Seharusnya dengan gaji si pegawai yang lebih besar, diharapkan tidak lagi menimbulkan niat buat mencari rezeki secara menyimpang. Namun, karena munculnya kesempatan, misalnya bagi pengawas OJK ada tawaran hadiah dari pihak yang diawasinya, maka mental si pegawai pun bisa goyang.
Apalagi bila si pegawai yang tidak tahan godan itu mampu berimajinasi yang membenarkan perilakunya. Contohnya karena ia merasa diperlakukan tidak adil oleh atasannya, sehingga rezeki ekstra dianggapnya sebagai kompensasi.
Atau bisa juga imajinasinya mengatakan bahwa negeri ini sudah terlanjur rusak dan korupsi dianggap sudah jadi budaya. Maka kalau ia ikut-ikutan nimbrung menerima gratifikasi, bukankah itu semacam melestarikan "budaya bangsa" tersebut.
Jadi, bagi OJK atau lembaga sejenis lainnya, termasuk perusahaan milik negara, bila memang punya kemampuan secara finansial, menaikkan gaji pegawainya, boleh-boleh saja dalam rangka meningkatkan motivasi para pegawai. Hanya saja harap diingat, menaikkan gaji saja belum cukup, bila perilaku pegawai tidak diawasi.

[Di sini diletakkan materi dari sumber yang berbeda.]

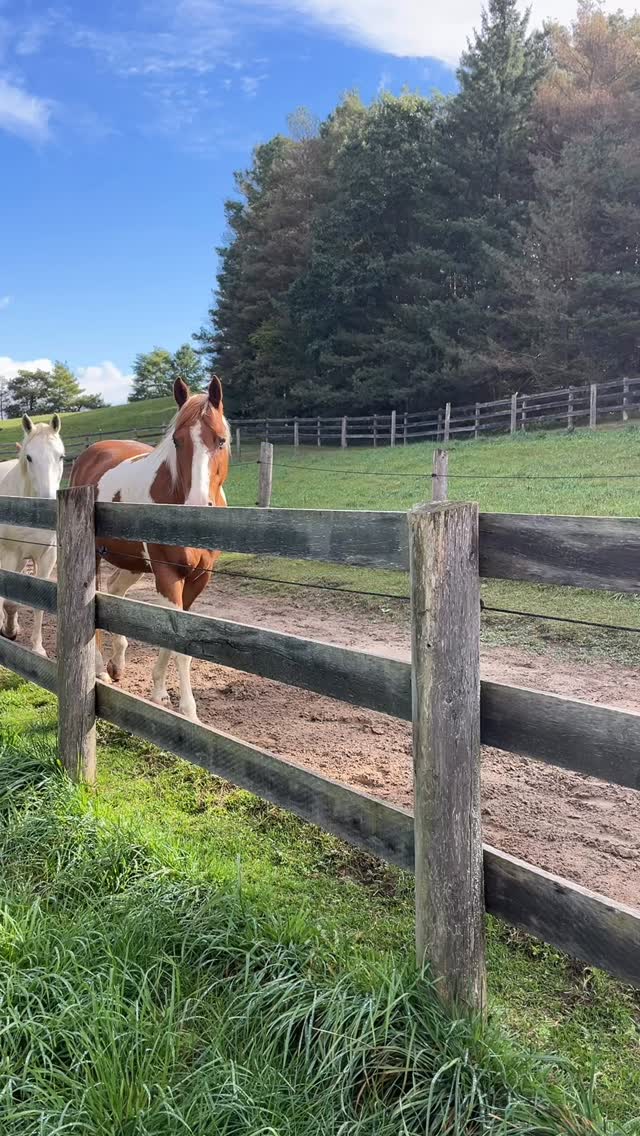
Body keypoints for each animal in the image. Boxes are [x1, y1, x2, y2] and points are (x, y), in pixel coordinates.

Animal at [0, 414, 65, 656]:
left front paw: (37, 649)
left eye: (61, 456)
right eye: (29, 457)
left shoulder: (47, 558)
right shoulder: (11, 554)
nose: (47, 504)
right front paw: (9, 631)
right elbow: (9, 601)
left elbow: (39, 602)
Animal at [69, 375, 230, 721]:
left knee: (115, 592)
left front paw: (159, 693)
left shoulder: (198, 579)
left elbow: (173, 638)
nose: (197, 508)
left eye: (221, 440)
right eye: (177, 441)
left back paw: (117, 664)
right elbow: (176, 642)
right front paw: (188, 711)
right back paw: (100, 670)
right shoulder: (167, 574)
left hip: (133, 563)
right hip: (98, 558)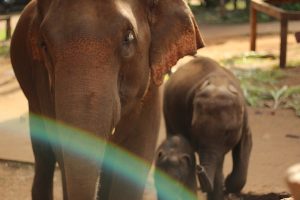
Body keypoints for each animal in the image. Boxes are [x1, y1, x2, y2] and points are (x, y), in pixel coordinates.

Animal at [9, 0, 204, 200]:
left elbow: (134, 155)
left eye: (128, 37)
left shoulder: (150, 91)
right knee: (44, 153)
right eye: (44, 45)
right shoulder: (42, 79)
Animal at [163, 56, 252, 200]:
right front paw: (223, 187)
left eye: (227, 132)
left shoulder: (244, 120)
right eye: (194, 129)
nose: (199, 168)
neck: (219, 84)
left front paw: (227, 185)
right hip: (167, 111)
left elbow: (245, 144)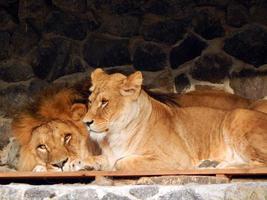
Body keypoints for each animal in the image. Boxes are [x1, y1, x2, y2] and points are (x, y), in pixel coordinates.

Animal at [83, 69, 267, 170]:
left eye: (104, 102)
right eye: (90, 101)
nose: (86, 123)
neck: (115, 135)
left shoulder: (178, 159)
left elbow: (121, 162)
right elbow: (98, 158)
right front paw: (85, 164)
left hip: (238, 116)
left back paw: (219, 166)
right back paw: (210, 164)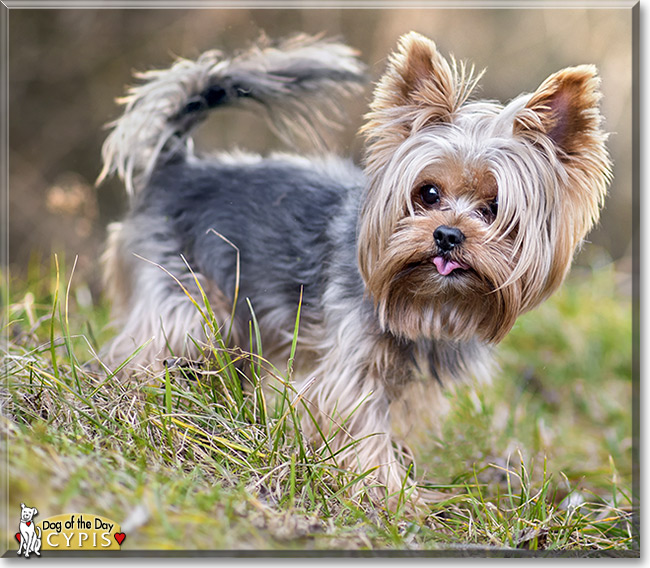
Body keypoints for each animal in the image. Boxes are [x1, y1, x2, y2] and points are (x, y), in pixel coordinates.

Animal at [98, 33, 612, 504]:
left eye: (494, 208)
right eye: (428, 193)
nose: (447, 235)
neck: (426, 301)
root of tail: (177, 166)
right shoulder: (351, 368)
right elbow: (362, 429)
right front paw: (391, 496)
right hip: (184, 298)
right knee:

Harus pula diciptakan sistem yang sedemikian rupa sehingga menutup celah sekecil apapun, agar tidak muncul kesempatan bagi pegawai untuk melakukan perbuatan menyimpang demi keuntungan pribadinya. Prinsip tata kelola yang baik harus diterapkan, demikian pula sistem reward dan punishment harus bisa dijalankan secara konsisten.Â
Dalam rangka regenarasi pegawai, sangat penting pula ketika melakukan seleksi penerimaan pegawai baru, faktor integritas calon pegawai menjadi hal yang tak dapat ditawar. Meskipun harus diakui, sangat tidak gampang mengukur integritas seseorang, meskipun menggunakan psikotes dari lembaga yang punya reputasi tinggi.